In the beginning of this project, we created a very simple bash script to run the jobs we needed run in a crontab. It's just a lot easier, I've found, to run things out of a simple bash script than try and put them in the crontab itself. The crontab just looks cleaner, and it's not a real shell, so it's just better all-around.
But as the project got more complex, it was clear that I was beginning to test the limits of what could be easily done in bash. The problem then, was the fact that a vocal contingent of the guys on this project don't really know bash - and have no desire to learn it. Interestingly enough, their argument for using complex and difficult things like meta-programming in ruby is that there's a "floor full of people that understand it". But when bash comes up, it's not even really checked against that same "floor full of people" to see if they know it as well.
It's Code Monkeys, what can you say?
Anyway, as things progressed, I needed to have a way to simply run many jobs at the same time, but ensure that all jobs of a single kind are done before moving on to the next phase of processing. The solution I came up with was pretty straightforward, but not exactly very efficient.
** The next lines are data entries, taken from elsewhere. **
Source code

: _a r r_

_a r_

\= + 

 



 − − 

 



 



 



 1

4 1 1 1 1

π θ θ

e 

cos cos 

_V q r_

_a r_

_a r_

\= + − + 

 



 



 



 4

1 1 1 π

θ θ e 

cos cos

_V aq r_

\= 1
The idea was to have a loop and start n background processes, and then wait for all them to finish before continuing the looping and starting more.
This is a pretty simple but it means that the speed with which we can process things is determined by the slowest (or longest running) job in the batch. Therefore, a relatively small number of well placed jobs in the queue can really spread things out.
While this has been OK for a few weeks, we really needed something cleaner, so I came up with this far simpler plan:
function worker {
for i in $list; do
if [ lock($i) ]; then
do_work($i)
fi
done
}
The idea being that if I launch n of these with a simple:
for (( i=0; i<n; i++ )); do
( worker ) &
done
wait
then we'll have these workers running through the list of things to do - each picking up the next available job, and doing it, but skipping those that have been locked by the other workers.
Really pretty slick. The trick was finding out that mkdir is atomic, so it's simple to use that to make the directory tagging the process, and if we are able to make it, then we have to do the work, and if we can't, then someone else is, or has, done the work.
This is super cool!
I was thinking I'd need a queue, or something, and all I really needed was a list and a filesystem. That's sweet. Really. That's one of the coolest things I've seen in a long time.
Interestingly enough, the code is now a lot simpler:
Could not embed GitHub Gist 4178656: Not Found
I still need to test it all, and that will be Monday, but there's no reason to think it won't work, and this way, we have n workers all doing the best they can until all the work that's needed to be done is done, and then everything stops and we can move on to the next phase.
Very cool!